Considering this, and despite coming up against two long established clubs, both sitting on heavily fortified catchments and mounds of cash that dwarf the Ipswich Jets reserves, Livermore enthusiastically highlights what the merger brings to the table, and the significance of gaining a Western corridor footprint.
"We put away some differences we had to see more boys and girls playing, more people watching, and ultimately the game growing. Particularly in a market that the AFL has targeted, West of Brisbane. That Western Corridor is a rugby league loving region, and one tipped for huge growth."
Livermore speaks glowingly of the Jets' player development plans, highlighting the inclusion of former NRL star Scott Sattler and Ipswich Jets Chairman Steve Johnson as huge coup's in the planning of pathways right across the state. They want to establish up to four feeder relationships with Intrust Super Cup clubs in rugby league loving regions a long way from Brisbane; such as Rockhampton's Central Capras.
They will target junior development affiliations in Papua New Guinea and Samoa, and have set up an allegiance with UK Super League club Salford. A key financial promise they have made is to resurrect the defunct Toowoomba Clydesdales, a former Queensland Cup powerhouse that went bust and folded ahead of the 2007 state league season. The revival of the former Brisbane Broncos aligned Clydesdales is now seen (along with the Ipswich Jets) as a key strategic inroad to the coveted West.
"We will send our NRL players to sign-on days with all of the clubs all throughout the state. We'll fund them commercially, give them opportunities to fund their corporate and commercial partnerships back through us," Livermore said.

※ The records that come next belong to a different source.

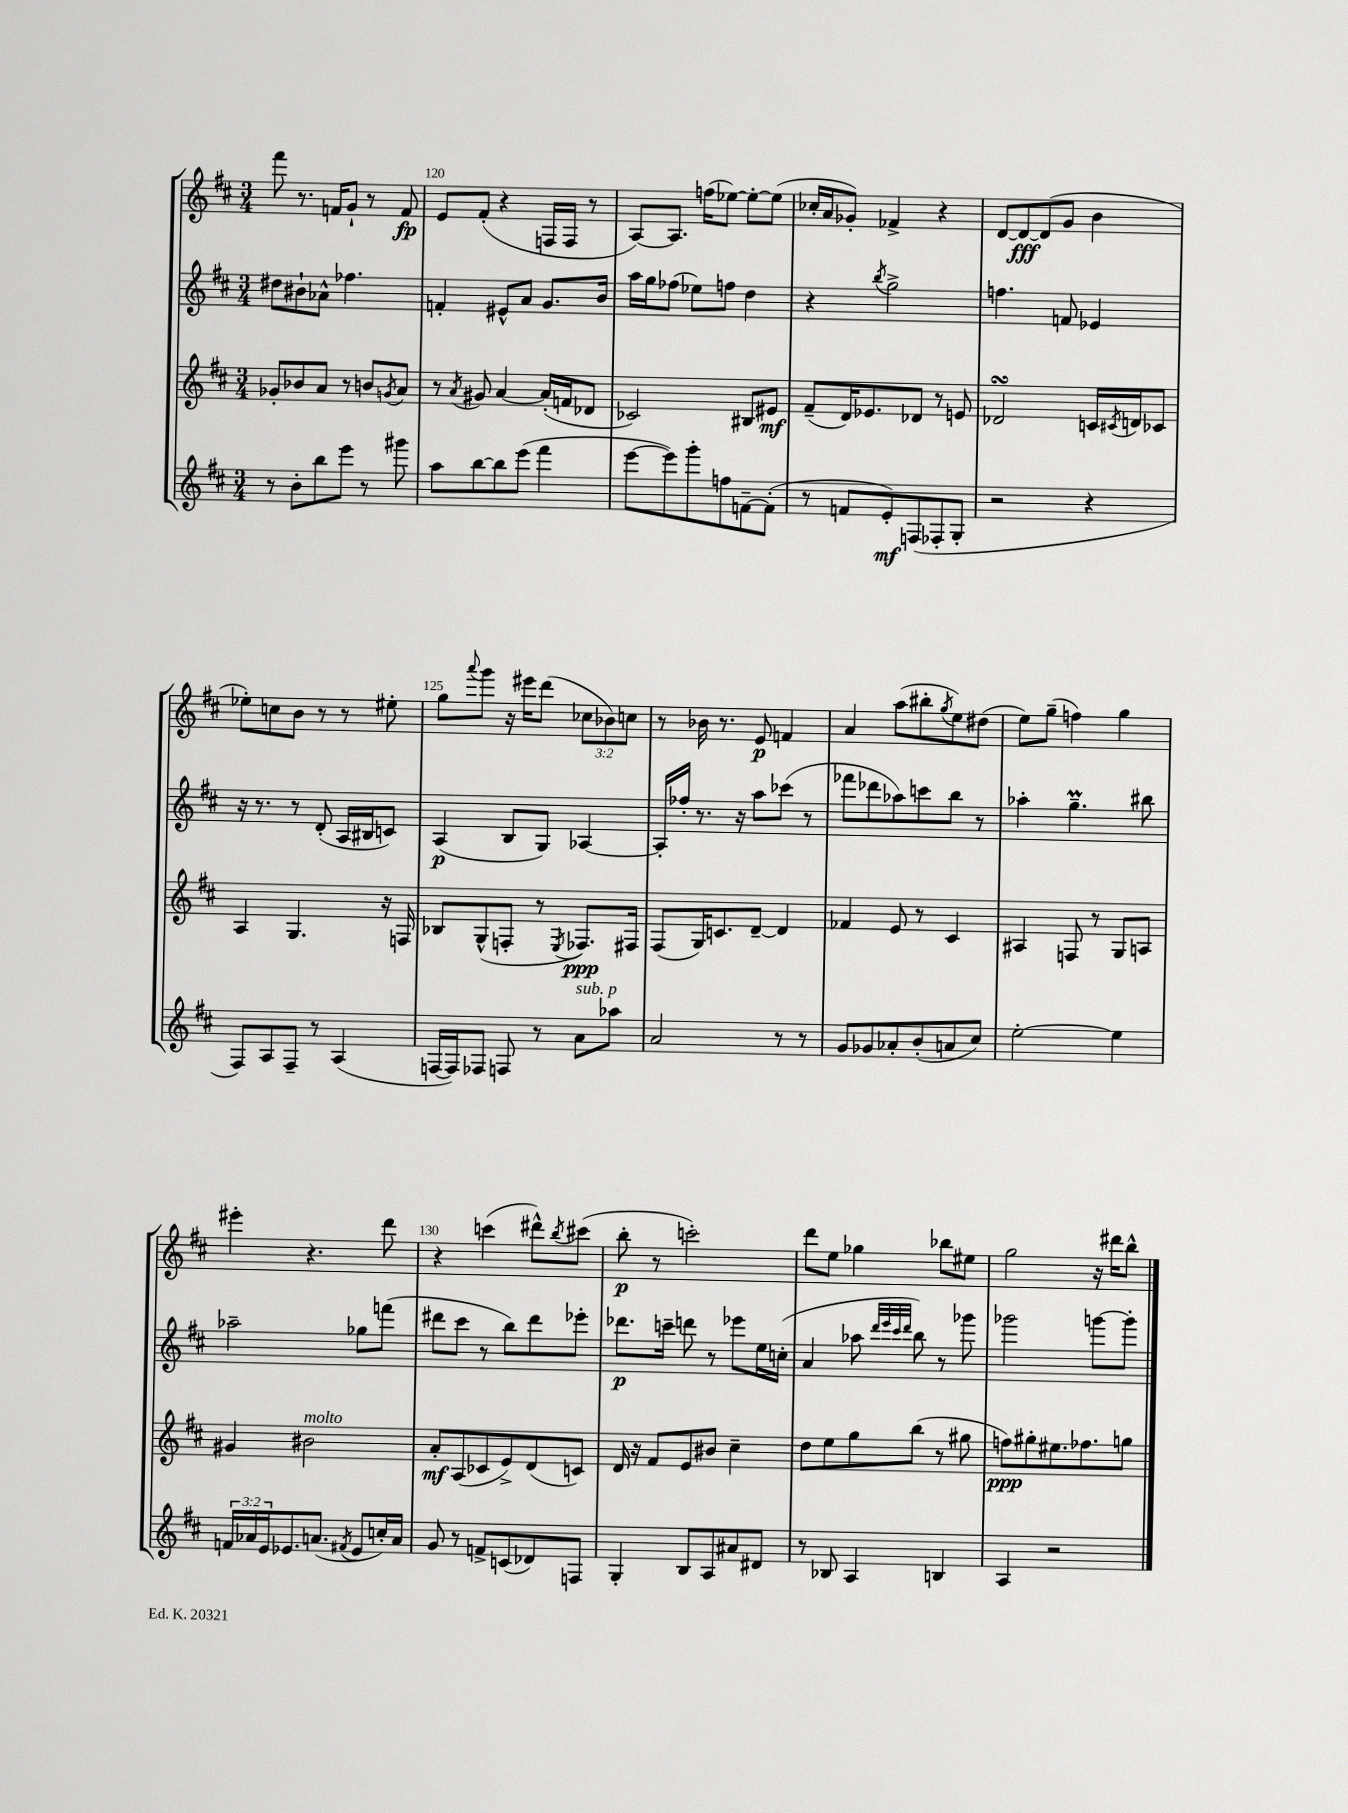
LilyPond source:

<<
\new StaffGroup <<
\new Staff = "s0" {
    \clef treble \key d \major \numericTimeSignature \time 3/4 \override Staff.TupletNumber.text = #tuplet-number::calc-fraction-text
    fis'''8 r8. f'16 g'8-! r8 f'8\fp |
    e'8 fis'8-.( r4 f16 f16 r8 |
    a8~) a8. f''16( ees''8~) ees''8~-. ees''8( |
    ces''16-. a'16 ges'8-.) fes'4-> r4 |
    d'8~ d'8~\fff d'8( g'8 b'4 |
    ees''8-.) c''8 b'8 r8 r8 eis''8-. |
    g''8 \appoggiatura { a'''8 } g'''8 r16 eis'''16 d'''8( \tuplet 3/2 { ces''8 bes'8) c''8 } |
    r8 bes'16 r8. e'8\p f'4 |
    a'4 a''8( bis''8-. \acciaccatura { g''8 } e''8) dis''8( |
    e''8) g''8--( f''4) g''4 |
    eis'''4-. r4. d'''8 |
    r4 c'''4( dis'''8-^) \acciaccatura { b''8 } cis'''8( |
    b''8-.\p r8 c'''2-.) |
    d'''8 e''8 ges''4 bes''8 eis''8 |
    g''2 r16 dis'''16 b''8-^ \bar "|." |
}
\new Staff = "s1" {
    \clef treble \key d \major \numericTimeSignature \time 3/4
    dis''8 bis'8-! aes'8-^ fes''4. |
    f'4-. eis'8-^ a'8 g'8. b'16 |
    a''16 g''16 fes''8( ees''8) f''8 d''4 |
    r4 \acciaccatura { b''8 } g''2-> |
    f''4. f'8 ees'4 |
    r16 r8. r8 d'8-.( a16 bis16 c'8) |
    a4\p( b8 g8) aes4~ |
    aes16-. fes''16-. r8. r16 a''8 ces'''8( r8 |
    fes'''8 des'''8 aes''8) c'''8 b''8 r8 |
    aes''4-. g''4.--\prall bis''8 |
    aes''2-- ges''8 f'''8( |
    dis'''8 cis'''8 r8 b''8) dis'''8 ees'''8-. |
    des'''8.\p c'''16-- d'''8 r8 ees'''8 e''16 c''16-.( |
    a'4 aes''8 \grace { d'''32 e'''32 cis'''32 d'''32 } b''8) r8 ges'''8 |
    ges'''2 g'''8~ g'''8-. \bar "|." |
}
\new Staff = "s2" {
    \clef treble \key d \major \numericTimeSignature \time 3/4
    ges'8-. bes'8 a'8 r8 b'8 \acciaccatura { g'8 } a'8 |
    r8 \acciaccatura { a'8 } gis'8 a'4~ a'16-.( f'16 des'8 |
    ces'2) bis8 eis'8\mf |
    fis'8--( d'16) ees'8. des'8 r8 e'8 |
    des'2\turn c'16 \acciaccatura { cis'8 } d'16 ces'8 |
    a4 g4. r16 f16 |
    bes8 g8-^( f8-. r8 \acciaccatura { e8 } fes8.\ppp) fis16 |
    fis8( g16) c'8. d'8~-- d'4 |
    fes'4 e'8 r8 cis'4 |
    ais4 f8 r8 g8 a8 |
    gis'4 bis'2^\markup { \italic "molto" } |
    a'8-.\mf a8( ces'8 e'8->) d'8( c'8) |
    d'16 r16 fis'8 e'8 bis'8 cis''4-- |
    d''8 e''8 g''8 b''8( r8 gis''8 |
    f''8\ppp) gis''8-. eis''8. fes''8. g''8 \bar "|." |
}
\new Staff = "s3" {
    \clef treble \key d \major \numericTimeSignature \time 3/4 \override Staff.TupletNumber.text = #tuplet-number::calc-fraction-text
    r8 b'8-. b''8 e'''8 r8 gis'''8 |
    a''8 b''8~ b''8 e'''8( fis'''4 |
    e'''8~ e'''8) g'''8-. f''8 f'8~-- f'8-.( |
    r8 f'8 e'8-.\mf) f8( fes8-. g8-. |
    r2 r4 |
    fis8) a8 fis8-- r8 a4( |
    f16~ f16) fes8 f8 r8 a'8^\markup { \italic "sub. p" } aes''8 |
    a'2 r8 r8 |
    g'8 ges'8 aes'8-. b'8-.( a'8 cis''8) |
    e''2~-. e''4 |
    \tuplet 3/2 { f'16 aes'16 e'16 } ees'8. a'8.( \acciaccatura { fis'8 } ees'8 c''16-.) a'16 |
    g'8 r8 f'8-> c'8( des'8) f8 |
    g4-. b8 a8 ais'8 dis'8 |
    r8 bes8 a4 b4 |
    a4 r2 \bar "|." |
}
>>
>>
\layout { \context { \Score currentBarNumber = #119 \override BarNumber.break-visibility = ##(#f #t #t) barNumberVisibility = #(every-nth-bar-number-visible 5) } }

It's all pretty impressive, yet there remains a degree of vagueness with the specifics. Both Sattler and Johnson refused to be interviewed for this particular piece, despite multiple attempts. Both freely admitted to a fear of disclosing too much information and jeopardising the process, despite the NRL's submission deadline having already passed. Puzzling as it might be, it plays beautifully into Nick Livermore's narrative of 'I know something you don't.' As far as the Jets are concerned, the only people who need to know the full extent of their plans are inside the walls of NRL headquarters.
One thing the bid team hasn't hesitated to proclaim is their desire to woo fans all over Queensland, by luring genuine maroons heroes as foundation signings. As Livermore explained:
"Someone of Cameron Munster's magnitude would be an amazing asset for us. We've also spoken about the appeal of a rising star like Harry Grant, who we'd named as a target before he excelled on the Origin stage last year. If we're going to be genuine, let's focus on the person first."
It's no secret that master coaches Wayne Bennett and Craig Bellamy have also been approached for roles with the franchise, should it successfully breach the NRL's ranks. This comes in the face of widespread speculation that Western Corridor supporters would truly get behind a team coached by 2015 Jets premiership co-coaches Ben and Shane Walker. To this end, Livermore reverts to the intriguing vagueness that has accompanied this interview.
"Nothing is off the table. We just need to get there first."